**SELECTED EXCERPT**
----
[Date Prev][Date Next][Thread Prev][Thread Next][Date Index][Thread Index]
Re: determining capacitance of a topload?
Original poster: "Antonio Carlos M. de Queiroz" <acmq-at-compuland-dot-com.br>
Tesla list wrote:
>
> Original poster: "tmoorezz" <tmoorezz-at-adelphia-dot-net>
>
> Hello everyone,
>
> Just a quick question, I found the surface area of an irregularly
shaped
> toroid which is 722 in squared, what do I have to do now to figure out the
> capacitance, Thanks!
It doesn't have much relation to the surface area, because the charge
distribution on the surface is not uniform (almost no charge in the
"hole").
See:
http://www.coe.ufrj.br/~acmq/tesla/capcalc.pdf
For a good approximation, use:
If d/dd<0.25: C=100e-12*1.8*(dd-d)/Ln(8*(dd-d)/d)
else C=100e-12*(0.37*dd+0.23*d),
where d is the minor diameter and dd is the major diameter. In meters.
The result is in Farads.
Ex: a 50 cm x 10 cm toroid:
The formula gives 20.77 pF
The exact calculation results in 20.74 pF
This is the free-space capacitance. The presence of the coil below the
toroid reduces the effective value a bit.
Antonio Carlos M. de Queiroz
----
**DATASET**

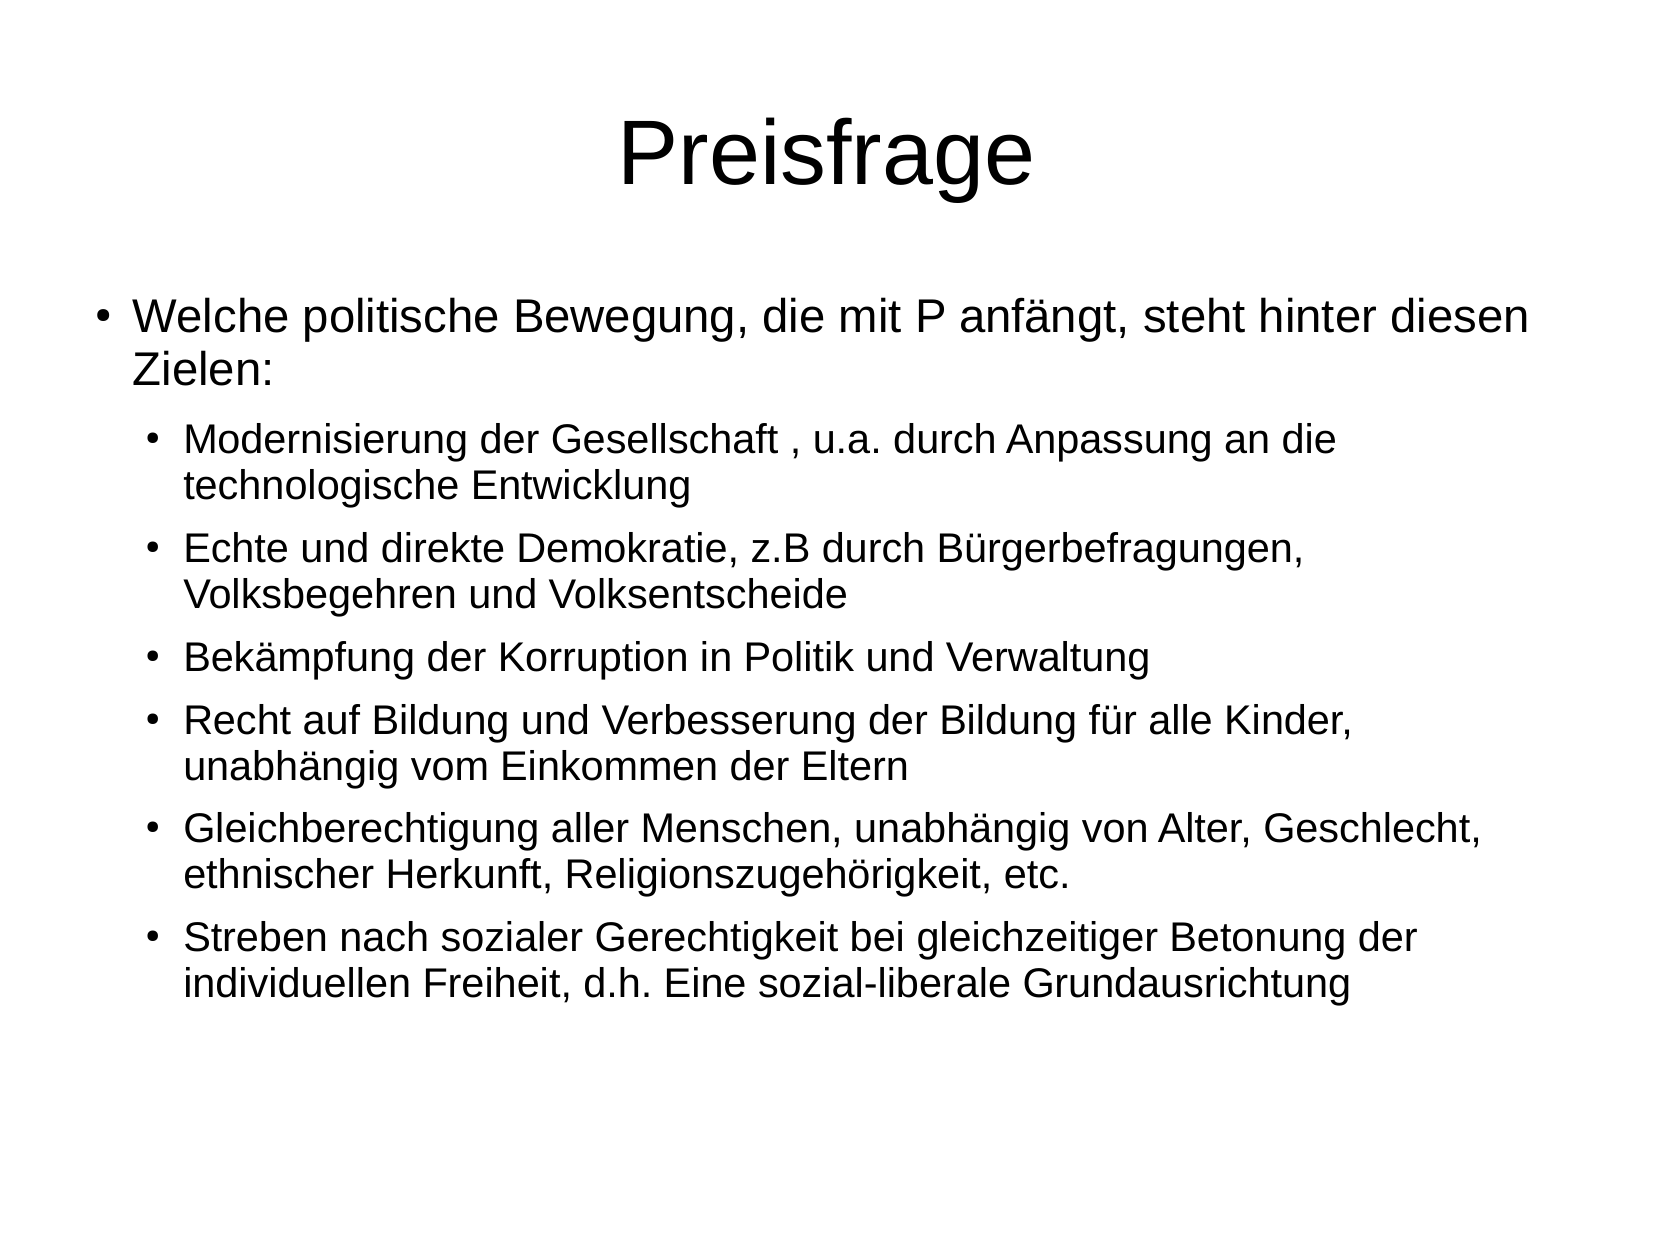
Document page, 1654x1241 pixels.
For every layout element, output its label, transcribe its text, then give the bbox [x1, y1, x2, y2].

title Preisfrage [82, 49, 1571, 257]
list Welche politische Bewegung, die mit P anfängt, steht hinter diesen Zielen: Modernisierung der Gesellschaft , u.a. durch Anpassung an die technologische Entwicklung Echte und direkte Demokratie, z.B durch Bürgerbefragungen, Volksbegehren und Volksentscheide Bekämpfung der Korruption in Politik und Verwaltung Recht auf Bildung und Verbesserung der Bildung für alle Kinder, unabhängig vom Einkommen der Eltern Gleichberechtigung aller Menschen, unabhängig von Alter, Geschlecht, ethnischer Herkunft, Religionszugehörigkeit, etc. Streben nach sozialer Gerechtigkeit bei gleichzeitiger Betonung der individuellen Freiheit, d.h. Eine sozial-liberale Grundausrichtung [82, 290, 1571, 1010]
----
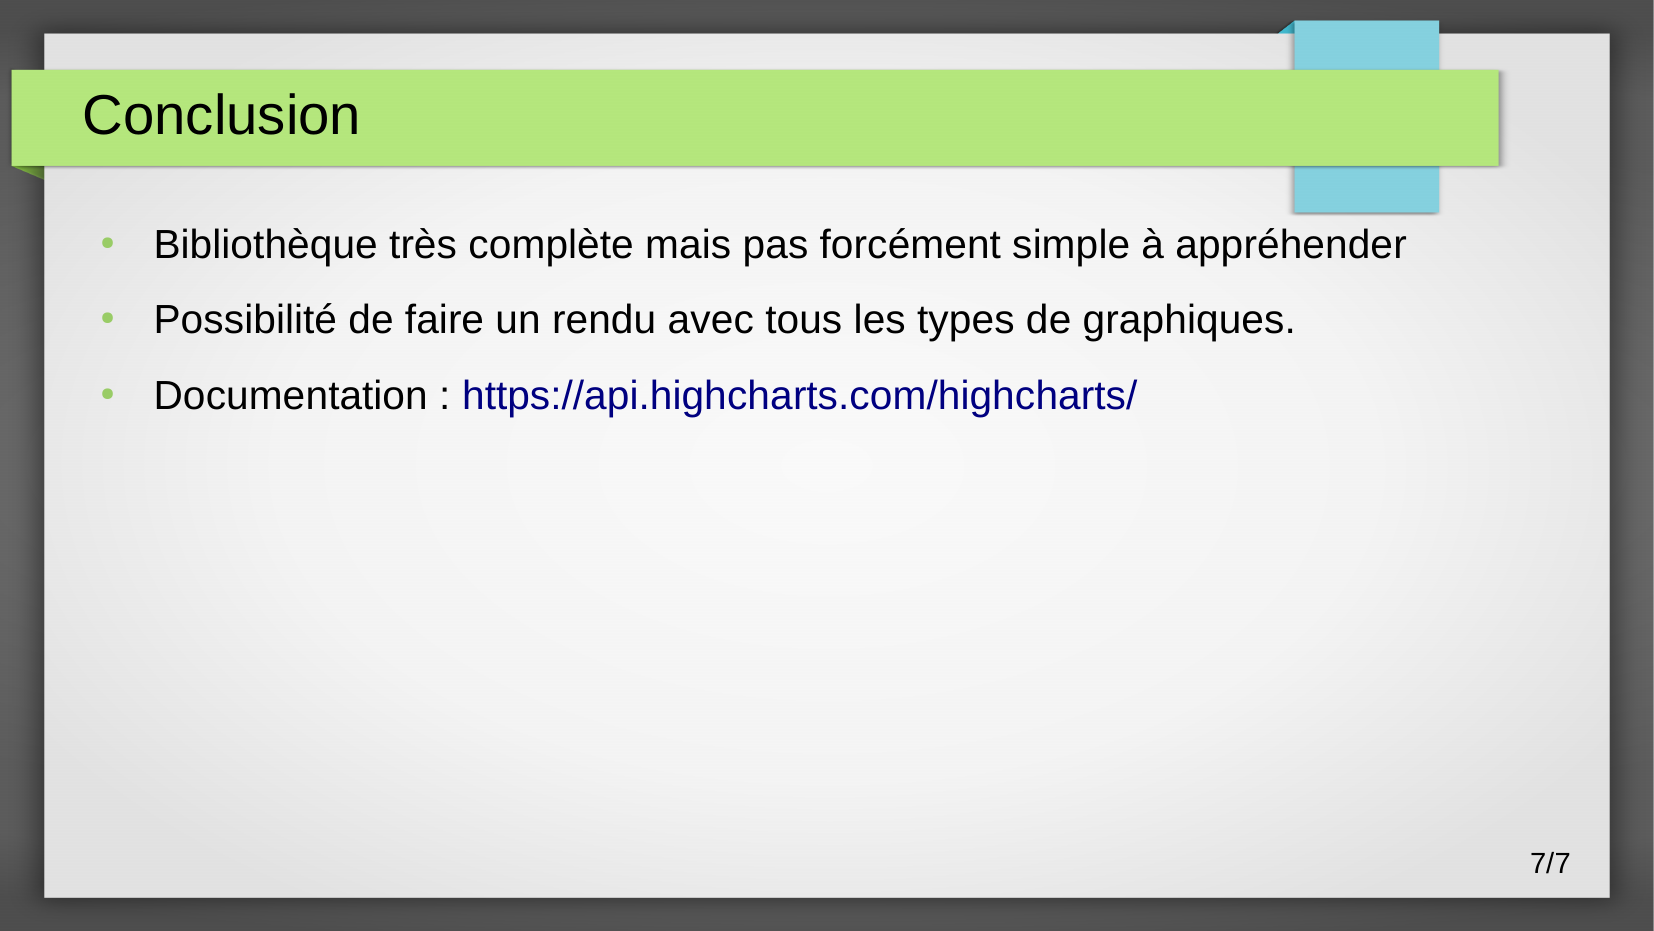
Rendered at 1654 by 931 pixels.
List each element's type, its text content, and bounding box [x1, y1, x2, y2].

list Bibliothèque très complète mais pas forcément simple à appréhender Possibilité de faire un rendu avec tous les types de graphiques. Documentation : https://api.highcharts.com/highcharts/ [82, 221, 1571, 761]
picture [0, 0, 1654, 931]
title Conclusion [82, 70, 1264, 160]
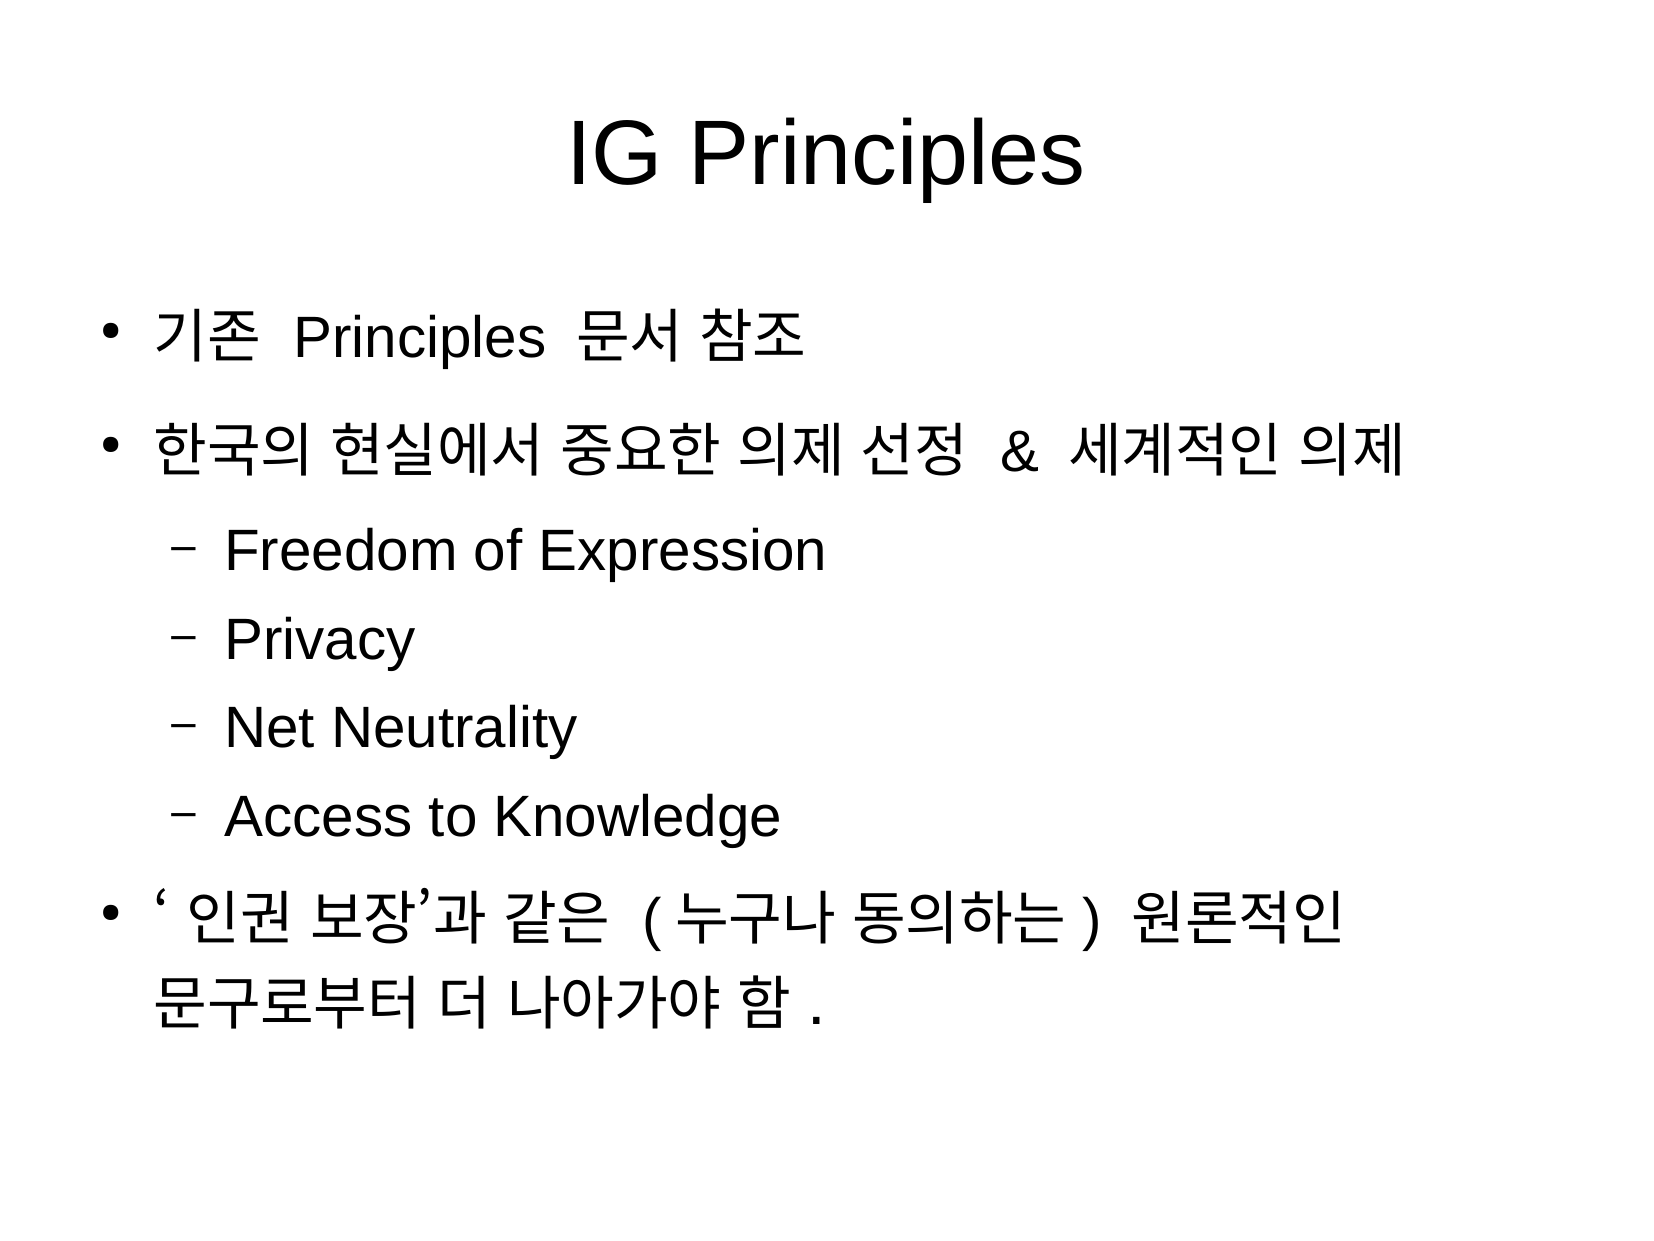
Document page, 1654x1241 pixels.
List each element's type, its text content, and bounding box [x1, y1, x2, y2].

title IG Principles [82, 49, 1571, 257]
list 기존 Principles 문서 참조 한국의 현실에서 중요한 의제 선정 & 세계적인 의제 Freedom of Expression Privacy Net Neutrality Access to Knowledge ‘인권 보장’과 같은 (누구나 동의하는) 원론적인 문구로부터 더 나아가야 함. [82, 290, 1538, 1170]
----
**TO-DO LIST**
1) Why does the reply on topload capacitance say the toroid's surface area has little bearing on its capacitance?
2) Can you copy, word for word, the part of the reply on topload capacitance from "It doesn't have" up to and including "diameter. In meters."?

**RESPONSES**
1) The charge is not spread evenly over the toroid's surface. Almost none of it sits in the "hole," so the surface area alone says little about the capacitance.

2)
It doesn't have much relation to the surface area, because the charge
distribution on the surface is not uniform (almost no charge in the
"hole").
See:
http://www.coe.ufrj.br/~acmq/tesla/capcalc.pdf
For a good approximation, use:
If d/dd<0.25: C=100e-12*1.8*(dd-d)/Ln(8*(dd-d)/d)
else C=100e-12*(0.37*dd+0.23*d),
where d is the minor diameter and dd is the major diameter. In meters.